KARACHI, July 30: Like past fortnights, the domestic oil price hike, keeping with trend in world market, looks imminent for July 31 price revision but the Oil Companies Advisory Committee (OCAC) , a cartel of oil marketing companies, in all probability will opt to maintain the price freeze for another 15 days.
Federal Petroleum Minister, Ch. Nouraiz Shakoor had already hinted at, in a Parliament session two days back, maintaining oil price as long as international oil crisis looms.
To provide relief to the common men in the wake of increasing trend in oil prices, the government has been taking a hit on itself by lowering the petroleum development levy (PDL) since May 15, 2004 in order to lessen the burden on common men of surging world oil prices.
Consumers are now in quandary as for how long the government would be able to absorb the impact of rising international oil prices by cutting the PDL. An analyst at Khadim Ali Shah Bukhari says that assuming that the government would not pass on the international oil price increase to the end-users is unrealistic assumption.
He says that the government would pass on to the consumer a major portion of the increase after Shaukat Aziz's election. Sources said that this government, following the past practices of the successive governments, has also kept the option of price fluctuations in its hand in order to win sentiments of the general public.

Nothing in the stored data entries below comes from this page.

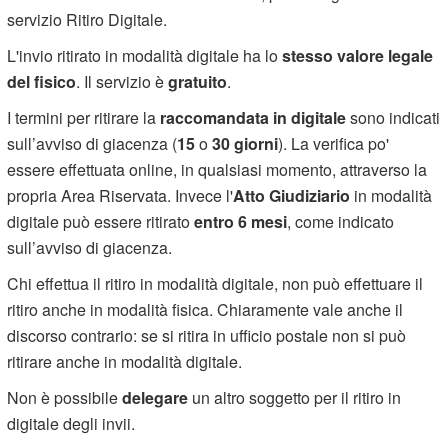
servizio Ritiro Digitale.
L'invio ritirato in modalità digitale ha lo
stesso valore legale
del fisico
. Il servizio è
gratuito
.
I termini per ritirare la
raccomandata in digitale
sono indicati
sull’avviso di giacenza (
15
o
30 giorni
). La verifica po'
essere effettuata online, in qualsiasi momento, attraverso la
propria Area Riservata. Invece l'
Atto Giudiziario
in modalità
digitale può essere ritirato
entro 6 mesi
, come indicato
sull’avviso di giacenza.
Chi effettua il ritiro in modalità digitale, non può effettuare il
ritiro anche in modalità fisica. Chiaramente vale anche il
discorso contrario: se si ritira in ufficio postale non si può
ritirare anche in modalità digitale.
Non è possibile
delegare
un altro soggetto per il ritiro in
digitale degli invii.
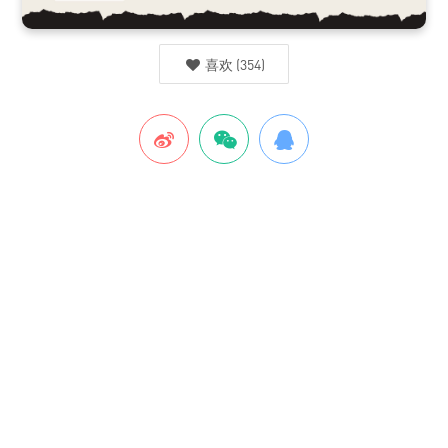
喜欢
(
354
)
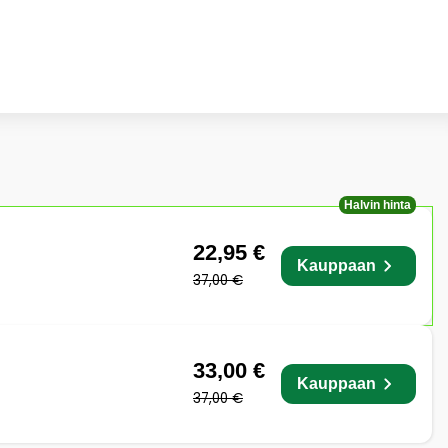
Halvin hinta
22,95 €
Kauppaan
37,00 €
33,00 €
Kauppaan
37,00 €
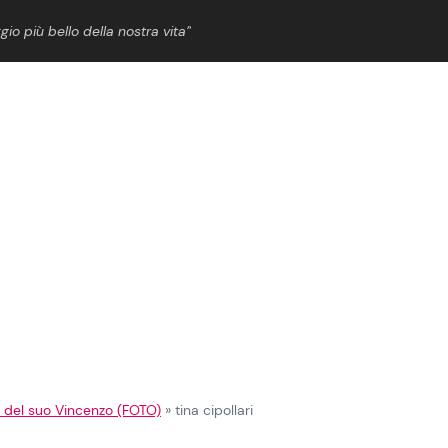
gio più bello della nostra vita”
ShowBiz
News Cinema
News Musica
News Spettacolo
i del suo Vincenzo (FOTO)
»
tina cipollari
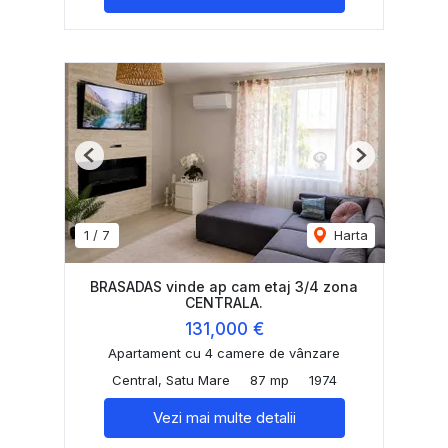
Previous
Next
1
/
7
Harta
BRASADAS vinde ap cam etaj 3/4 zona
CENTRALA.
131,000 €
Apartament cu 4 camere de vânzare
Central, Satu Mare
87 mp
1974
Vezi mai multe detalii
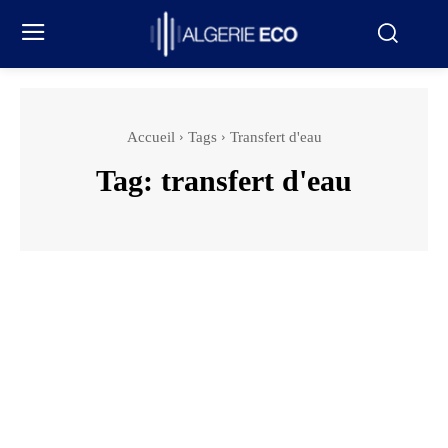
Accueil
Tags
Transfert d'eau
Tag:
transfert d'eau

They said that it would be interesting to watch the government's next step when international oil prices start falling. It is feared that the PDL, currently being lowered to offset the negative impact on consumers of rising world oil prices, will again be increased to recover the lost revenues.

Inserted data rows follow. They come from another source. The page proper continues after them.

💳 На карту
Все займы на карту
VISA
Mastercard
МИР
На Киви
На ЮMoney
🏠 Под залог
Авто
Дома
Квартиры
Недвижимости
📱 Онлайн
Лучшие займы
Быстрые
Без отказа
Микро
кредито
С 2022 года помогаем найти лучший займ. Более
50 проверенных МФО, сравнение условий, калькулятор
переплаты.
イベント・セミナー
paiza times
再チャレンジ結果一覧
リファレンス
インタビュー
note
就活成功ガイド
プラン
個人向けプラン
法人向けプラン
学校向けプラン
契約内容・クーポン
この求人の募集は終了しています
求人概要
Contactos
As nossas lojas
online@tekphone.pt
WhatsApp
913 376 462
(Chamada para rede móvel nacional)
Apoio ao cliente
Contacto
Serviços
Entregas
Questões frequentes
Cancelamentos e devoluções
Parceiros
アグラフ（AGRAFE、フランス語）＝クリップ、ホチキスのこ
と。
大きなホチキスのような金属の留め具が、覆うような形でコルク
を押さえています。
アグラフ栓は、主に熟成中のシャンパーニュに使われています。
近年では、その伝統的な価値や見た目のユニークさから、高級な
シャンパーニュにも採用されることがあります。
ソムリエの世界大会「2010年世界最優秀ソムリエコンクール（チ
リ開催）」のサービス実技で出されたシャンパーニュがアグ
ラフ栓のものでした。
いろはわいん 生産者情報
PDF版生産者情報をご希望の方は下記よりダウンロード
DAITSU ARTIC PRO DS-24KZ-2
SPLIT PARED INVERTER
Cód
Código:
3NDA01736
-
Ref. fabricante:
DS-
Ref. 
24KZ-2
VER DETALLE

The world oil price fall and the take-over of Shaukat Aziz as a new premier, hopefully in coming months, will be watched with added interest by many oil sector analysts when the government will pass most of the rising world oil price hike on to the end users.
PDL, a main source of government revenue, had fluctuated significantly in the past, often in an ad hoc manner, usually following political considerations. A refinery operator, who declined to be quoted, dispelled the impression that the consumers will be the losers when PDL will be adjusted upwardly after the fall in international price in order to recover the previous revenue losses.

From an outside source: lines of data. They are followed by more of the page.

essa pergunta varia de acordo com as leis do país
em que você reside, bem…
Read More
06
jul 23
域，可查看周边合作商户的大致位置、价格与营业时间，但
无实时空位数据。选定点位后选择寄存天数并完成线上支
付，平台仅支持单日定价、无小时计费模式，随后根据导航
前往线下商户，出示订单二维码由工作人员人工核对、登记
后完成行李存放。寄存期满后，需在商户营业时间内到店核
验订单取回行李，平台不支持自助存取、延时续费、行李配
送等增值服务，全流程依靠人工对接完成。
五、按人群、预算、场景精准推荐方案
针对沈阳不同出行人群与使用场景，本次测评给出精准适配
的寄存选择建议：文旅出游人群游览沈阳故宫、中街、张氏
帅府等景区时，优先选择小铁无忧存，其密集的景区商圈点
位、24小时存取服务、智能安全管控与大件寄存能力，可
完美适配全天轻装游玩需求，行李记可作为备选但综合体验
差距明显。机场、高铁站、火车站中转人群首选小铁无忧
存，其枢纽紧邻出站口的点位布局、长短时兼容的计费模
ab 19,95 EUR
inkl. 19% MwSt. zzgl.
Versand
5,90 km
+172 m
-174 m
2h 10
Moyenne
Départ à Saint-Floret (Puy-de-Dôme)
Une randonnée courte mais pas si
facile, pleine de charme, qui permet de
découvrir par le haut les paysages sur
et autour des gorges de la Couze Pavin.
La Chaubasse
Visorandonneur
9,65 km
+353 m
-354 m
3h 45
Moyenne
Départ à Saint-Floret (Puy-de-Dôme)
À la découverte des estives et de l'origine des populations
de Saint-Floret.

He said that the government would gradually recover its losses by adjusting PDL, but the consumers were unlikely to feel the hard pinch at that moment. The government has the prerogative to adjust the PDL which accounts for a significant amount of government revenue from the petroleum products.
The government sometimes adjusts the PDL to lessen the movement of end-user prices to consumers resulting from changes in import parity prices (IPP). However, he said that chances of falling oil prices seem a remote possibility as the international market is highly volatile due to geo-political situation in the Middle East, fear of oil supply disruptions, beginning of winter season in the US and high oil demand from China and India and crisis of supply from Russia.
He said that the average Light Arab Crude price is still trading at $36 a barrel as compared to $35 in May. Product prices like diesel is trading at $45.5 per barrel as compared to $41.38 in July 14 and $40 in May.
Similarly, naphta price, a main raw material of making petrol, is being traded at $355 per ton as compared to $317 per ton while in May it was hovering between $335-340 per ton.
Government's revenue through PDL has been bottoming out as the national exchequer is now getting Rs1.1 per litre on diesel as compared to Rs3 per litre in May. On petrol, PDL is being charged at Rs9.19 per litre as compared to Rs9.50 in May. The government must have missed the target of Rs45 billion as revenue earning through PDL for July-June 2003-2004.